Results of skin prick tests done to the patient 2 weeks after the episode are presented in Table 5. These were positive for D. pteronyssinus, B. tropicalis, and the extract of the flour used to make the pancakes, whereas they were negative for wheat and other food extracts and for other inhalant allergens. Microscopic analysis of the flour showed the presence of Suidasia medanensis, quantified in 4814.8 mites per gram of flour. Der p1 and Der f1 allergens were not detected in the flour.

Table 5 Results of Skin Prick Tests in a Patient With Dust Mite Ingestion-Associated Exercise-Induced Anaphylaxis

The results of skin tests are in agreement with previous studies that showed a high degree of cross-reactivity between S. medanensis, B. tropicalis, and D. farinae [42].

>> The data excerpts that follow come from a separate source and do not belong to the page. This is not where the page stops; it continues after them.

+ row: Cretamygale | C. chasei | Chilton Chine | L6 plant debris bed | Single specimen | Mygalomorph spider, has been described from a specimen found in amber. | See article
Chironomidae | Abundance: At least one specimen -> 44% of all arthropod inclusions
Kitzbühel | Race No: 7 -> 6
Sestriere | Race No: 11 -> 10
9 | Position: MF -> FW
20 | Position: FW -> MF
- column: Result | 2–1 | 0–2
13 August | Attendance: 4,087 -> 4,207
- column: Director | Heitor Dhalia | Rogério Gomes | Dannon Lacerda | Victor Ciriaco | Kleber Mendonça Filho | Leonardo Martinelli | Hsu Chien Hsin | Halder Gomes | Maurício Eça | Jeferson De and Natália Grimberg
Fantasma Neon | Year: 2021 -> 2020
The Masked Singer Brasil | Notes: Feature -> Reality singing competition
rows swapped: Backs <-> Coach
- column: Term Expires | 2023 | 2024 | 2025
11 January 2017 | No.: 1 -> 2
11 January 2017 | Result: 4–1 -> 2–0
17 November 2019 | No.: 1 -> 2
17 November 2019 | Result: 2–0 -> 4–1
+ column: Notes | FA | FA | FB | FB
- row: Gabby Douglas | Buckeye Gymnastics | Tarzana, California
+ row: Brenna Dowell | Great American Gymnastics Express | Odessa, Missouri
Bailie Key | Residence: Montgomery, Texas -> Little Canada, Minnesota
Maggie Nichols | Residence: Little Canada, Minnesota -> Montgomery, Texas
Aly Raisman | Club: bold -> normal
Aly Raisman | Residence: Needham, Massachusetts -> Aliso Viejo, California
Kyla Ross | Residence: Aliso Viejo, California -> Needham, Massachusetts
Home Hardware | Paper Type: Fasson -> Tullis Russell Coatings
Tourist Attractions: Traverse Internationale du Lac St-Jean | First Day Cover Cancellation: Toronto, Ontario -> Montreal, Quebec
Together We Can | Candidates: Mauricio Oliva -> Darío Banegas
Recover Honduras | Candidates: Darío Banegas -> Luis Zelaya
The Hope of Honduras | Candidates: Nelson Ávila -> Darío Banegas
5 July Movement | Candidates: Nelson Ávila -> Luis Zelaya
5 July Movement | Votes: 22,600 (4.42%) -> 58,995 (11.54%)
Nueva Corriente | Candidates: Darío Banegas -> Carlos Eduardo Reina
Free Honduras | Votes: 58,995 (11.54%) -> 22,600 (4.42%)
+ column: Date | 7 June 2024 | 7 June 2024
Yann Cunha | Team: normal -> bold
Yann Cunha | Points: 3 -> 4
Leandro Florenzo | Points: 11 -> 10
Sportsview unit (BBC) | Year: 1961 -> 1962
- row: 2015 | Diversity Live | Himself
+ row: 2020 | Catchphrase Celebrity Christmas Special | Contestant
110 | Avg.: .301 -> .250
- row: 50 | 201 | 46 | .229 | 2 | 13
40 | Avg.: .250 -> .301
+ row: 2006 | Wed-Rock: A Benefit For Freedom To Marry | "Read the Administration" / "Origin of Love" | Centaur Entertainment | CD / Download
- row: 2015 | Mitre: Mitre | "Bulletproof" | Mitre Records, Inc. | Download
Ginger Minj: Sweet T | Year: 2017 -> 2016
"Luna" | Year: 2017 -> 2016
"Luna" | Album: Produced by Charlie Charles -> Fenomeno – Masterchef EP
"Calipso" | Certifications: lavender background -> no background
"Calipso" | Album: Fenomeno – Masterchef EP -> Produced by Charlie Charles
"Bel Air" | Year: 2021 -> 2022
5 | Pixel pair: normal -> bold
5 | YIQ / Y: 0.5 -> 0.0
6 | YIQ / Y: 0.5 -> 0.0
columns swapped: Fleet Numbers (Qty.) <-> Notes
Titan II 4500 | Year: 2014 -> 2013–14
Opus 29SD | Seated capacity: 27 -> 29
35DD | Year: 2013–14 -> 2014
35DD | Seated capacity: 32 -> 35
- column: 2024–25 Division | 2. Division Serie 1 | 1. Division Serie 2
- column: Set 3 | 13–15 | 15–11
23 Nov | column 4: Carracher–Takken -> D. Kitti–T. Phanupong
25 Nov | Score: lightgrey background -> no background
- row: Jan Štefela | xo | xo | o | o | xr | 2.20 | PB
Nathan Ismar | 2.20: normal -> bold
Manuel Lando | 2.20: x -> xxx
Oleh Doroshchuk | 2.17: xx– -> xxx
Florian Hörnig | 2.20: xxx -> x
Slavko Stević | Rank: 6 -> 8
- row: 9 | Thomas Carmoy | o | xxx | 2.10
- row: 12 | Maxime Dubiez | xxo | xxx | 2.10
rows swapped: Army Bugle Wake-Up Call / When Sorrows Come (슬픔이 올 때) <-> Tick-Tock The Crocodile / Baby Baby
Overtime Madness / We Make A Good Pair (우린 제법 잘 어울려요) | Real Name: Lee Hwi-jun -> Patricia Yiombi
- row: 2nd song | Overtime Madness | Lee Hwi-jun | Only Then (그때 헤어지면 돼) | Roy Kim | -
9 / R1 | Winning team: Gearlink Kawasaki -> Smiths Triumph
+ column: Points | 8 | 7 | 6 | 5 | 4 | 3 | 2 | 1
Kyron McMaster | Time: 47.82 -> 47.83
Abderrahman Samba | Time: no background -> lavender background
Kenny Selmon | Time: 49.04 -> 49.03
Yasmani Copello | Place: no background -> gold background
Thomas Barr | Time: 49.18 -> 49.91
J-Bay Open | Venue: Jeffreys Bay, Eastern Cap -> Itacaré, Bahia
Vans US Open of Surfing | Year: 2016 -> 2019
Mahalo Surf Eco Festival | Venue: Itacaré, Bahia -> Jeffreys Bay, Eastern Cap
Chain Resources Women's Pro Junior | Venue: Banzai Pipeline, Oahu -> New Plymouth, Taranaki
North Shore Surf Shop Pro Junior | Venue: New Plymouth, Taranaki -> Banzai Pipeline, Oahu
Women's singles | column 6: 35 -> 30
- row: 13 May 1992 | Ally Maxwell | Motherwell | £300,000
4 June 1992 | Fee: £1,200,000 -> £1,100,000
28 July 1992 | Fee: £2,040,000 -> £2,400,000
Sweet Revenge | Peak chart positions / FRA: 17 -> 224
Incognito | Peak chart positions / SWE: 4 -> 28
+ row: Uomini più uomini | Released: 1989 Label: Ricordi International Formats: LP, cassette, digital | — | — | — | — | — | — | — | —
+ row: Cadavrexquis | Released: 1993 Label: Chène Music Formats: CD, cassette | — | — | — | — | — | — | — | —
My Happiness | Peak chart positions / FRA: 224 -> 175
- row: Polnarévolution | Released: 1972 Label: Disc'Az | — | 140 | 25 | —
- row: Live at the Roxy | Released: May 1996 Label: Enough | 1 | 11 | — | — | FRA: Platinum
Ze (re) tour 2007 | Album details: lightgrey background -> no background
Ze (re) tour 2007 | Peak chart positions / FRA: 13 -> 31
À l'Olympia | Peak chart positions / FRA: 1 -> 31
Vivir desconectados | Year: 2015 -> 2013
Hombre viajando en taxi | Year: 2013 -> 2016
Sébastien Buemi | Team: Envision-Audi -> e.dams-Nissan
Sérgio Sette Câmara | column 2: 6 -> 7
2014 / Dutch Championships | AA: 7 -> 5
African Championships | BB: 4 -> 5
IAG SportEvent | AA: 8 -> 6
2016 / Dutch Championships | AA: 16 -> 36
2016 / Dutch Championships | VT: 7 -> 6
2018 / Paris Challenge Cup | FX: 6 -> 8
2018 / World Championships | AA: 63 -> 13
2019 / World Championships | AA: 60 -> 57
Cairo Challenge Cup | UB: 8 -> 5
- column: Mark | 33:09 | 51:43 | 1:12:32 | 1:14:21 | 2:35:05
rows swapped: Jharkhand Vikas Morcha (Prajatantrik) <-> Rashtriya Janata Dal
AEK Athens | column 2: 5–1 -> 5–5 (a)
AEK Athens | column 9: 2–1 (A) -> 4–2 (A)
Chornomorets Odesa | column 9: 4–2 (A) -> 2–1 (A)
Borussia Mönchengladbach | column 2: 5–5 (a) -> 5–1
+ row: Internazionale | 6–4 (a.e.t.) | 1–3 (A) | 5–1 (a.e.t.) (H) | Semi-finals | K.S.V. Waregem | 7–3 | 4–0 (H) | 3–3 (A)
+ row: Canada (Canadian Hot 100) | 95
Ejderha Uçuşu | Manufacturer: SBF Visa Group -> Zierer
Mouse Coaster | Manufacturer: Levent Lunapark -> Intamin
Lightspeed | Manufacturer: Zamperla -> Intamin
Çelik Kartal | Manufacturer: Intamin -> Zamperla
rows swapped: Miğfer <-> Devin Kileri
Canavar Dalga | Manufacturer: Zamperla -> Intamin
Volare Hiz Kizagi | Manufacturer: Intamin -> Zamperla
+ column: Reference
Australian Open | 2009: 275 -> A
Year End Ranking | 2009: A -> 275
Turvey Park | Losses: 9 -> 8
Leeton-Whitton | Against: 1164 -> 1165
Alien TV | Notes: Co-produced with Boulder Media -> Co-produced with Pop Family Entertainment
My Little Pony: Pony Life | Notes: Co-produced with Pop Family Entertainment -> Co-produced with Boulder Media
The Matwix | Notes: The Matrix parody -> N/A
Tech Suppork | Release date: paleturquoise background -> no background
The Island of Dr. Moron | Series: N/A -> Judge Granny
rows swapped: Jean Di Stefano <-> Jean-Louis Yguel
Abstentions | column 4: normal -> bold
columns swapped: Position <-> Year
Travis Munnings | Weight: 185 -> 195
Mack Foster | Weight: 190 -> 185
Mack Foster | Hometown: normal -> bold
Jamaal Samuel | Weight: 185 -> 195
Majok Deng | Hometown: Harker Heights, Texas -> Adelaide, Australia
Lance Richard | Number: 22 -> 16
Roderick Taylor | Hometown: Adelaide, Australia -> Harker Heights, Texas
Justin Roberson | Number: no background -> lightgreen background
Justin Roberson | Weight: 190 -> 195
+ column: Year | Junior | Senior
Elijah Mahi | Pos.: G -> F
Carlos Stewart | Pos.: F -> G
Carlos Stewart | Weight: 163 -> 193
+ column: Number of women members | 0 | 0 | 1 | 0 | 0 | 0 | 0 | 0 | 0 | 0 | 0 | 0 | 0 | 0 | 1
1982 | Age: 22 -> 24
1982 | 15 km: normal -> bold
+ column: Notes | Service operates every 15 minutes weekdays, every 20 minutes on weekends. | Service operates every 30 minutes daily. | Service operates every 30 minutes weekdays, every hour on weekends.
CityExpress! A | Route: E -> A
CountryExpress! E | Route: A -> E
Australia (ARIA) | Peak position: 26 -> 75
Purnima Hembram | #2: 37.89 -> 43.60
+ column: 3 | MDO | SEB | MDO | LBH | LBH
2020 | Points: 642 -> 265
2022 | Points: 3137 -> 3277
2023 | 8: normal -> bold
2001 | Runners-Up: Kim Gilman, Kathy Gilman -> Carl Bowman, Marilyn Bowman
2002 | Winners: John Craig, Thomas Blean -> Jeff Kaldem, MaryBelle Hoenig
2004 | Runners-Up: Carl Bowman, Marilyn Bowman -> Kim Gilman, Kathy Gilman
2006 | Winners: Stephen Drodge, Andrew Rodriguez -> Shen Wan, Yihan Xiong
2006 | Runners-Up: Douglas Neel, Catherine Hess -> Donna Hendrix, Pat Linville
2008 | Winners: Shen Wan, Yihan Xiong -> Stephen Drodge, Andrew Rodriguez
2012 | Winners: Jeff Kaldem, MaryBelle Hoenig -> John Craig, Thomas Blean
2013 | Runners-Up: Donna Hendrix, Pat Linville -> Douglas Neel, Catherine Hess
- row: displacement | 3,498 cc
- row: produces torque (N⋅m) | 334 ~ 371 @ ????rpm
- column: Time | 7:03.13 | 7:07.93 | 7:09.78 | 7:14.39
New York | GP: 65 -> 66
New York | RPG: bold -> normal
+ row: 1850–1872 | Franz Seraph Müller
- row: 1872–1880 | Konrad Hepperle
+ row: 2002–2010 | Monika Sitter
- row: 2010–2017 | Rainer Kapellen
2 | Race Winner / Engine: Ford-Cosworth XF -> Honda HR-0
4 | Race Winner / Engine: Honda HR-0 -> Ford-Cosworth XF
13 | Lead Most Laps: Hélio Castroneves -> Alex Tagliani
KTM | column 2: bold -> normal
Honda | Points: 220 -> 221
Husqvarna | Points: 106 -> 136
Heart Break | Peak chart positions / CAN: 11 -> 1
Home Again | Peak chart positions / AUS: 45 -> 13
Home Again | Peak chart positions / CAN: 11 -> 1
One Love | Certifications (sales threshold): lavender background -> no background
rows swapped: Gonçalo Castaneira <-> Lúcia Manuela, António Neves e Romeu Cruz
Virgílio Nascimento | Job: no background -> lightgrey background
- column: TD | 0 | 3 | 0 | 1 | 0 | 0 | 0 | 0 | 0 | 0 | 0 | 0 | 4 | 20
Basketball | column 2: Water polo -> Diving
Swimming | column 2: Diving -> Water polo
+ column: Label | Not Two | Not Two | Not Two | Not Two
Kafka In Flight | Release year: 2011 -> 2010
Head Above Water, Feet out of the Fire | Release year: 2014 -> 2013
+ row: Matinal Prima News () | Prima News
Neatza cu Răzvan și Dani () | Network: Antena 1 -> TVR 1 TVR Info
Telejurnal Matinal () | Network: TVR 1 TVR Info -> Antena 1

This variant of pancake syndrome has been designated as dust mite ingestion-associated exercise-induced anaphylaxis [43]. A similar clinical picture of exercise-induced anaphylaxis related to foods contaminated with the fungus Penicillium lanoso-ceruleum was previously reported from Italy by Fiocchi et al [44].

Prophylaxis

We have observed mites in closed packages of wheat flour. Because the exposure to low temperatures inhibits mite proliferation and results in the transformation into protonymphal stages that are resistant to cold and do not reproduce actively, the recommendation has been made to store the flour in sealed containers in the refrigerator [9]. Kasti et al also suggested to store them in sealed glass or plastic containers [19].